··· Document text

# Pimp my Uniphoxx as Italian Flag and Salamander



## mostho (Mar 28, 2017)

The Italian UniVolpe or Uniphoxx reloaded made in aluminum and pimping a clear Uniphoxx with a Van Halen Salamander finish. il not a professional body painter but I used a lot of cared and good quality products.Don't know how much this finishes will last in the meantime I will have fun with such great frames!! Hope you like my mods!


----------



## Tag (Jun 11, 2014)

Looks great


----------



## mattwalt (Jan 5, 2017)

Hang on - 'made in aluminium' - how you get that done - Sandcast from the original plastic?

Both look great - like the salamander pattern.


----------



## skropi (Mar 22, 2018)

······
··· Supplied entries

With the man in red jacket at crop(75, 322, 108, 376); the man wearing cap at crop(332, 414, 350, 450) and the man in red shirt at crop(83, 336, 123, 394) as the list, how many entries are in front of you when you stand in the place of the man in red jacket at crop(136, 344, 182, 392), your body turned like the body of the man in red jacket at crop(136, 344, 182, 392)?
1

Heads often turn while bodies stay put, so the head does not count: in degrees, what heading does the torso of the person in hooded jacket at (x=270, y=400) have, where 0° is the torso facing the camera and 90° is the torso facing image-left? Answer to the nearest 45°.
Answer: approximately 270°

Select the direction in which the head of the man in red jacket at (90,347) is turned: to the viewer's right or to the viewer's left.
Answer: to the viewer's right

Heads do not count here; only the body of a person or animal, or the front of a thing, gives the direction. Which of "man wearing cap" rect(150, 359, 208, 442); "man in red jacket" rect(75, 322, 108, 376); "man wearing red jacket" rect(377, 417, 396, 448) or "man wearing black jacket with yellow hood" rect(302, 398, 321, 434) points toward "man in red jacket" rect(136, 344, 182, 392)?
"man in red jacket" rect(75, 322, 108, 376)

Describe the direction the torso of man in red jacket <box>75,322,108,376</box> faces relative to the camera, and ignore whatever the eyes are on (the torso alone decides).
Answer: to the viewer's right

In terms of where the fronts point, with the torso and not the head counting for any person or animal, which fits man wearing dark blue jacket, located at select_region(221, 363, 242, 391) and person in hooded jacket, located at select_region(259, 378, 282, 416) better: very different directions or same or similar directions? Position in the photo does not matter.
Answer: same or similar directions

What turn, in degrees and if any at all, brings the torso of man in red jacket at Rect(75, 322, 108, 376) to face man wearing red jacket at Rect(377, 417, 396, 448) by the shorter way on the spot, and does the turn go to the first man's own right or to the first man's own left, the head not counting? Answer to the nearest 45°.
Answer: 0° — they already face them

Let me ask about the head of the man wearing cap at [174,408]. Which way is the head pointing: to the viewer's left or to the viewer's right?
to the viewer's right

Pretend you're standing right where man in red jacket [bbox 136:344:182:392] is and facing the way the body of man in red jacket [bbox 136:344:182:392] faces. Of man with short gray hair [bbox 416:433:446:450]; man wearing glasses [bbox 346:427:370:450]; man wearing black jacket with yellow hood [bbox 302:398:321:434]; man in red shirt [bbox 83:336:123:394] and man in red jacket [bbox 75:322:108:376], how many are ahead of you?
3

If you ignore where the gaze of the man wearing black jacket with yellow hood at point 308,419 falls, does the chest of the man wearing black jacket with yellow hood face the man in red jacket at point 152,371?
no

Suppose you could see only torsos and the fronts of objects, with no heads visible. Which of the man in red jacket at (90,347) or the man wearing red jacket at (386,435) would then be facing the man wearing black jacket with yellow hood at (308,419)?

······

▶ **Required actions**
1. Answer these questions using the Uniphoxx thread:
(a) What finish did mostho give the clear Uniphoxx?
(b) What material was the Italian UniVolpe made in?
(c) Which pattern does mattwalt say he likes?
2. Please duplicate everything in the Uniphoxx thread from "# Pimp my Uniphoxx" down to "(Jun 11, 2014)".

▶ **Answers for this exercise**
1.
(a) A Van Halen Salamander finish.
(b) Aluminum.
(c) The salamander pattern.

2.
# Pimp my Uniphoxx as Italian Flag and Salamander



## mostho (Mar 28, 2017)

The Italian UniVolpe or Uniphoxx reloaded made in aluminum and pimping a clear Uniphoxx with a Van Halen Salamander finish. il not a professional body painter but I used a lot of cared and good quality products.Don't know how much this finishes will last in the meantime I will have fun with such great frames!! Hope you like my mods!


----------



## Tag (Jun 11, 2014)